Las habitaciones eran grandes, de techos altos y enormes ventanales. Había tres dormitorios. El principal tenía una cama enorme y baño privado. Los suelos eran de mármol y los muebles antigüedades con incrustaciones de madera que formaban flores y animales. Las cortinas eran de terciopelo y satén.
Todo era lujoso y bello. Además, todo parecía recién limpiado. No había una mota de polvo.
– El agente ha hecho un buen mantenimiento.

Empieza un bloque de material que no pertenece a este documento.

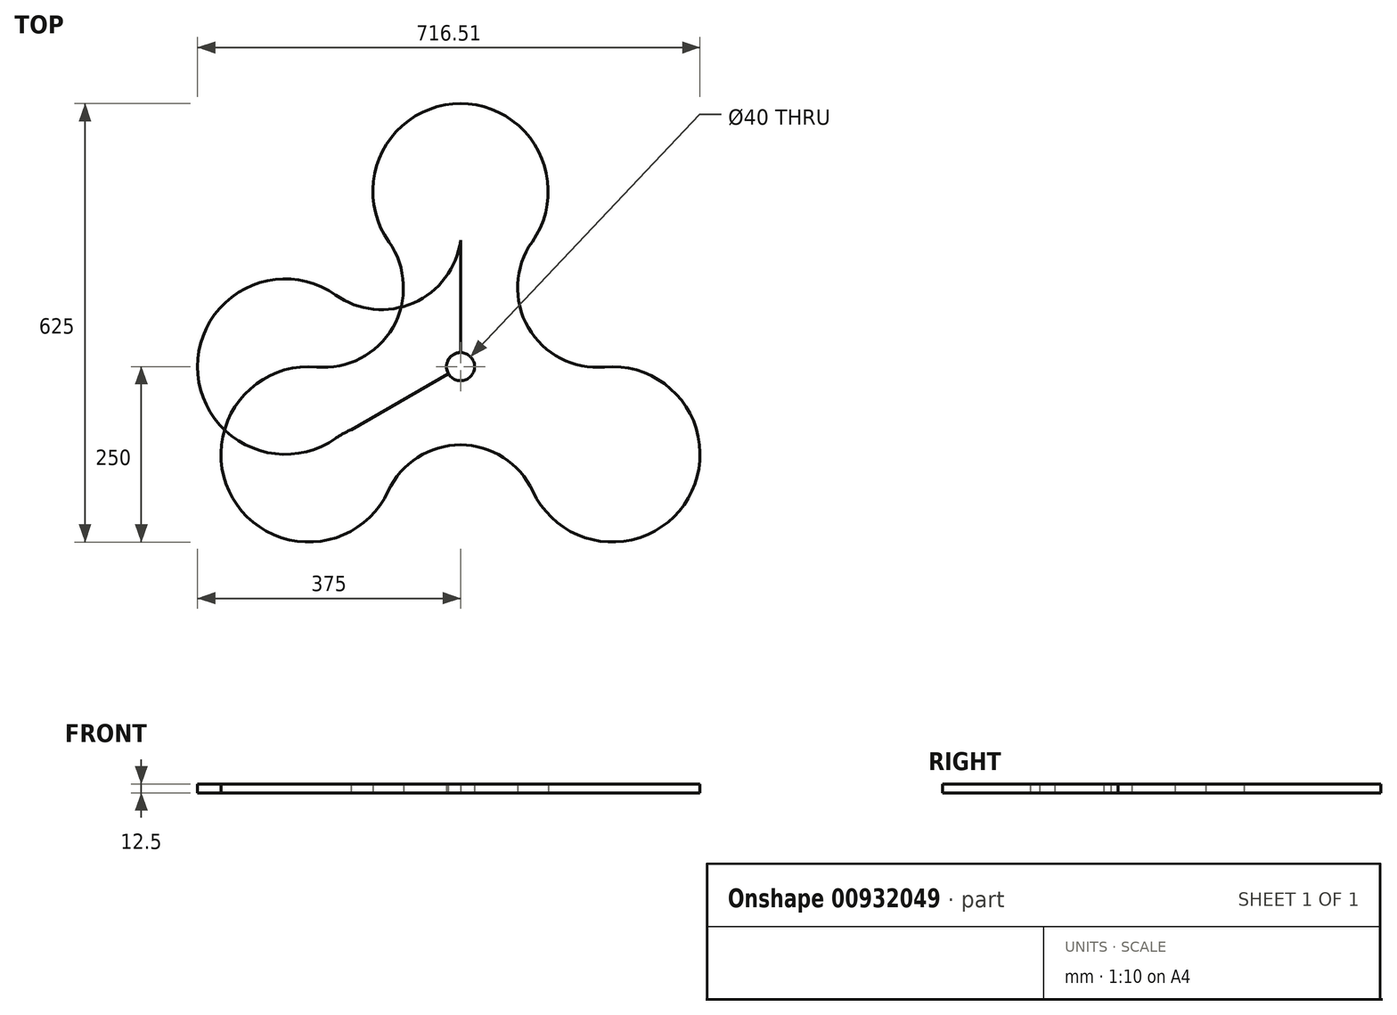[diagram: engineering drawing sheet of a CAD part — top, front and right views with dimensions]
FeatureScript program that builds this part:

– He de admitir que eso ha sido cosa mía -dijo Vincente-. Envié a un ejército de limpiadores.
– ¿Sería grosero preguntar cómo conseguiste las llaves de mi propiedad?
– Sí lo sería.
– Por supuesto, el agente obedeció tu voluntad -ella sonrió-. Conociéndote como te conozco, debería haberlo supuesto.
– ¿Tan bien me conoces?
– Bastó con ese breve encuentro hace unos meses. No niegues que tú también me analizaste. No sé por qué, a no ser que…
– A no ser que… -repitió él, tenso.
– Creo que analizas a todos. Una parte de ti siempre parece distante, calculadora.
– Es inevitable. Soy un hombre de negocios.
– Puede.
– Eso significa que sigues analizándome. ¿Cómo voy de momento? ¿Salgo bien parado?
– No del todo -contestó ella mirándolo a los ojos. Tuvo la sensación de haberlo pillado desprevenido y se alegró. No estaba acostumbrado a que lo juzgaran.
– ¿Te desagrado? -preguntó él con levedad.
– Hay mucho que me gusta, pero digamos que no estoy convencida del todo. Creo que tienes tus propios planes secretos.
– Siempre. Ya te he dicho que es parte de mi naturaleza -apuntó él.
– Pero, ¿por qué conmigo?
– Tal vez sólo desee conocerte mejor.
– ¿Nada más?
– No juguemos. Quiero conocerte mejor por muchas razones. Y algunas son obvias. No somos niños.
Sus ojos se encontraron y Elise vio en los de él un ataque directo que la sorprendió y excitó a la vez.
– No soy el monstruo calculador que crees -la tranquilizó él al ver que no hablaba-. Hice que limpiaran el piso para que te sintieras bienvenida.